11 august 2003.11:25 pm

3 fun for the whole family movies everyone should see:

  1. "the journey of natty gann," 1985. i watched this movie a few days ago, and i cannot believe i forgot how much sweet hobo action transpires in this film: there are hobo fights, hobo knives, hobo singin, hobo train jumpin, hobo setting garbage cans on fire for warmth, hobo eating baked beans out of a paint can, BEAUTIFUL. the basic plot concerns a teenage girl who treks across the country, hobo style, to find her dad, who is a lumberjack in seattle. along the way she gets a hobo dog [she calls it a wolf, but its really just white fang] and she falls in hobo love with john cusak in what is probably his greatest role ever, as a young streetwise hobo named harry. best hobo movie ever.

  2. “charlotte’s web,” 1973. one time cody and i watched this at 3am, completely sober, and we both agreed that its the best musical about a talking pig [isnt that a whole new genre now?] ever. cartoon voices by debbie reynolds, danny bonaduce, and my personal hero, paul lynde. the best song is the one about smorgasbords orgasbords orgasbords.

  3. “mr rice’s secret,” 2000. this wonderful canadian cinematic nugget is probably the best kept secret in the history of family film. its about owen, a young boy with cancer and his special relationship with his neighbor, mr rice. mr rice dies but leaves behind an elaborate scavenger hunt that involves breaking into his estate and [i swear to christ] digging up his dead body to grab something out of his coffin. after owen goes through the overly elaborate scheme, he discovers mr rice’s secret: mr rice is ACTUALLY 400 years old! he’s a mystical being and he leaves owen one vial of the glowing blue potion that will make him live for 100 years! what is owen going to do with it now?!

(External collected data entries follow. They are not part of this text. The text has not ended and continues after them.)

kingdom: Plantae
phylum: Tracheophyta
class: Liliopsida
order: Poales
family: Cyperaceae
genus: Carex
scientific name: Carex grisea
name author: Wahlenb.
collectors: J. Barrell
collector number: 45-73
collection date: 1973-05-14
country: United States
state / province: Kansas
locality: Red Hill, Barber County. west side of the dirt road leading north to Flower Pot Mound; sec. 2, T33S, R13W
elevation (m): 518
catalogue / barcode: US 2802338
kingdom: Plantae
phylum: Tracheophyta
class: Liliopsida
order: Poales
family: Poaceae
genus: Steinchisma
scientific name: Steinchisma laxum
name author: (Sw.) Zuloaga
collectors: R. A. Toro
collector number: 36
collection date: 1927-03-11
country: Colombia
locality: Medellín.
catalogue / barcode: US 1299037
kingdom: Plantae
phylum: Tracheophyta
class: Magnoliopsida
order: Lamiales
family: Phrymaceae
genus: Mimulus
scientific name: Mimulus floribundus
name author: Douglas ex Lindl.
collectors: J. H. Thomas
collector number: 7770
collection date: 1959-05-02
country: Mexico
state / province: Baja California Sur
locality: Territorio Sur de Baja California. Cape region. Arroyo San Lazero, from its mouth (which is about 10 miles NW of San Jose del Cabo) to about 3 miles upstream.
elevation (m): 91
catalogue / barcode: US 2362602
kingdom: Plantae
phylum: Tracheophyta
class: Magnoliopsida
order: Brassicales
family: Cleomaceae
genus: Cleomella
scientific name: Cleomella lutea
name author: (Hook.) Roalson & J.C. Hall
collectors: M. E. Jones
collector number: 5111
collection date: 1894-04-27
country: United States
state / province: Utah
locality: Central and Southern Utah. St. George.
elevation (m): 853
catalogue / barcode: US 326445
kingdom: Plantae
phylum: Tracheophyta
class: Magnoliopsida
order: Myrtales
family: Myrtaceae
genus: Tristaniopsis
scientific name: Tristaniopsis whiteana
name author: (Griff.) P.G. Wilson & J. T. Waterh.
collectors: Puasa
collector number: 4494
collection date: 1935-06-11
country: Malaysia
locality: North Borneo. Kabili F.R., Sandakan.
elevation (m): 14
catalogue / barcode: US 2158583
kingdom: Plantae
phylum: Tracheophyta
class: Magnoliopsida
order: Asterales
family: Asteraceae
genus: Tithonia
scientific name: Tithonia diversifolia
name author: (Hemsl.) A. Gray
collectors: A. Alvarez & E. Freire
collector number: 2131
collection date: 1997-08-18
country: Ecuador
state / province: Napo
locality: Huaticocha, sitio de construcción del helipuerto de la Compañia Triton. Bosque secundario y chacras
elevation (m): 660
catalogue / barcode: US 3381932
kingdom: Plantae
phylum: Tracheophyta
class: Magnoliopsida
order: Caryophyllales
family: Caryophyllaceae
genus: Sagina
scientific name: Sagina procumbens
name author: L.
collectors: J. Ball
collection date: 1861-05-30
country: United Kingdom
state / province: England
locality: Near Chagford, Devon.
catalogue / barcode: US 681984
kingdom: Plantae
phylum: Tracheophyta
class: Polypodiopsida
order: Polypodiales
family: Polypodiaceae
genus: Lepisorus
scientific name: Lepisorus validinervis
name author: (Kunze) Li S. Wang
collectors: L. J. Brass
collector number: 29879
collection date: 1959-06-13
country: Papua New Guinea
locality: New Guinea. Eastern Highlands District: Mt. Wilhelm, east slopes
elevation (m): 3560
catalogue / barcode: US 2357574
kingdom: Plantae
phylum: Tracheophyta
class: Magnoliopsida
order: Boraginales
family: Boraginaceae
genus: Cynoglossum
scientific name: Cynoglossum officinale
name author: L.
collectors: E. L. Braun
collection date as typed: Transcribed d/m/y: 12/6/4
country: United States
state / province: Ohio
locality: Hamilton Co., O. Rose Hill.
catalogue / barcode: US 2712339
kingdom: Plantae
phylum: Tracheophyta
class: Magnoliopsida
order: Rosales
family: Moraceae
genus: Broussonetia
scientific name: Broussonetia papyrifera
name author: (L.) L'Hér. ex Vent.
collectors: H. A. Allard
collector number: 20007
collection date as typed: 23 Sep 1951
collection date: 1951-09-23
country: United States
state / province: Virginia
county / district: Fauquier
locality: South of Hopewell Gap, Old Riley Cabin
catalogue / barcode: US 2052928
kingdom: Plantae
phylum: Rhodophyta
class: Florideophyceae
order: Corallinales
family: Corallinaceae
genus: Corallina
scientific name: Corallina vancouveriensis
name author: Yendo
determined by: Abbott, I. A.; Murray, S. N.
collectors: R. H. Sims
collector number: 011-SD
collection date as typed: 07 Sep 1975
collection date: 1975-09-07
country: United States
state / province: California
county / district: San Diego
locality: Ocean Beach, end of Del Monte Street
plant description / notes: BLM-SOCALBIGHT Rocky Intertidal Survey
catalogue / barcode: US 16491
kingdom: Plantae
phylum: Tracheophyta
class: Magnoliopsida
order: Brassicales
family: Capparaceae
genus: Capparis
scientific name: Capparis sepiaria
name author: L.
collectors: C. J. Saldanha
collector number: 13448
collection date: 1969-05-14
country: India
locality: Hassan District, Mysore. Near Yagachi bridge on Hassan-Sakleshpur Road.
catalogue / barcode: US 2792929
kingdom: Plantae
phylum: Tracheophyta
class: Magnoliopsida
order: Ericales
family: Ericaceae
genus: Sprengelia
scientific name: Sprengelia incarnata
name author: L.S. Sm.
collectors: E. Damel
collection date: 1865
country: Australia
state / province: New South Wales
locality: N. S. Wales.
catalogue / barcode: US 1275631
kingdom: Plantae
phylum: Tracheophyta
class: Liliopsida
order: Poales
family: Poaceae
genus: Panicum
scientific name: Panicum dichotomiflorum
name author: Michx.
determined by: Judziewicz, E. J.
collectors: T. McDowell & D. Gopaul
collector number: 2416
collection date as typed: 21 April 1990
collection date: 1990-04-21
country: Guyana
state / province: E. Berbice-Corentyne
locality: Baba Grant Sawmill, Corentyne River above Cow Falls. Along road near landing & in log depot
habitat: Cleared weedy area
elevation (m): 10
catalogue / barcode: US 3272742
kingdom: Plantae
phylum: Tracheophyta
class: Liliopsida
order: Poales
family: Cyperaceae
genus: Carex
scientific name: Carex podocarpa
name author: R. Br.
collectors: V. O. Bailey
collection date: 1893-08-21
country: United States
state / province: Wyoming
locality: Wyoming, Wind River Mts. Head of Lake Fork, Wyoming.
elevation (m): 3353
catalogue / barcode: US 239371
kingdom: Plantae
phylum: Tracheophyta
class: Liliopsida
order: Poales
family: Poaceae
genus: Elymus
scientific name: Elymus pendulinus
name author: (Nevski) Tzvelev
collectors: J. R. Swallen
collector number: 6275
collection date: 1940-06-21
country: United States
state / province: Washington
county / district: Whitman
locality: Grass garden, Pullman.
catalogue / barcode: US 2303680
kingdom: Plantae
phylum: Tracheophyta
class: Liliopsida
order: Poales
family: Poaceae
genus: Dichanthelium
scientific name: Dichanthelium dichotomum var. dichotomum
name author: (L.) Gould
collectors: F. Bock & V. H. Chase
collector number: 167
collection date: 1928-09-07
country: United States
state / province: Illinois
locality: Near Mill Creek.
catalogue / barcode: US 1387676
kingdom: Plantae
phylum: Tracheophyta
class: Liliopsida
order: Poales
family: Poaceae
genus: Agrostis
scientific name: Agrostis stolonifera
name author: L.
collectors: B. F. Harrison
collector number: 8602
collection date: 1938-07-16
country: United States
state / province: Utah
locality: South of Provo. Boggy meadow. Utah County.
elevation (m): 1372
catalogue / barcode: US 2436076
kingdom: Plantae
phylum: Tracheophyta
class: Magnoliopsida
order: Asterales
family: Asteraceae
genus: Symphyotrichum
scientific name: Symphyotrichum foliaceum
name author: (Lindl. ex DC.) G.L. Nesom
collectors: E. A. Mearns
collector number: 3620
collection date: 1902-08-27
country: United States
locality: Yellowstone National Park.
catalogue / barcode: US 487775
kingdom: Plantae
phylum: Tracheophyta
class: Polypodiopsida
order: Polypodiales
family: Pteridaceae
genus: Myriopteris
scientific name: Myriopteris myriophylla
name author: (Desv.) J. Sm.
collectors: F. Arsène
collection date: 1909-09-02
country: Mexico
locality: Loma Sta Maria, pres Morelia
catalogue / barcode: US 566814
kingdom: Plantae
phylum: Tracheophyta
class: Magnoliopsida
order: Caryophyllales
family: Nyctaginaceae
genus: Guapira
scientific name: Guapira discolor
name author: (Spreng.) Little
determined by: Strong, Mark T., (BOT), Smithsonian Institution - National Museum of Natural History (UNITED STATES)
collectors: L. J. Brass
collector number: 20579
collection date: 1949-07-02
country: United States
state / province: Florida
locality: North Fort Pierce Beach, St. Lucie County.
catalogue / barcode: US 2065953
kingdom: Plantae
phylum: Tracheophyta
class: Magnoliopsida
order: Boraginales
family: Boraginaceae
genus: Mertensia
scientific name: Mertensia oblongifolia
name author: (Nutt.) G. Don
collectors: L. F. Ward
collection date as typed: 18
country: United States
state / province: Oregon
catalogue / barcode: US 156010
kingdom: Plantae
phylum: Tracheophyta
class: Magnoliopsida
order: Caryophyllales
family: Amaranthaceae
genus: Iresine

    now, im sure that youre completely entranced by the magical plotline, but what really makes this movie fabulous is that mr rice is played by DAVID BOWIE in various plaid flannel shirts, and he appears to be taking the whole thing very seriously. this is the sort of movie you have to suspend disbelief for, as in the disbelief that there are parents who would actually let their children form a close, intimate relationship with david bowie... i love you, ziggy stardust, but i wouldnt want you hanging out with my preteen sons.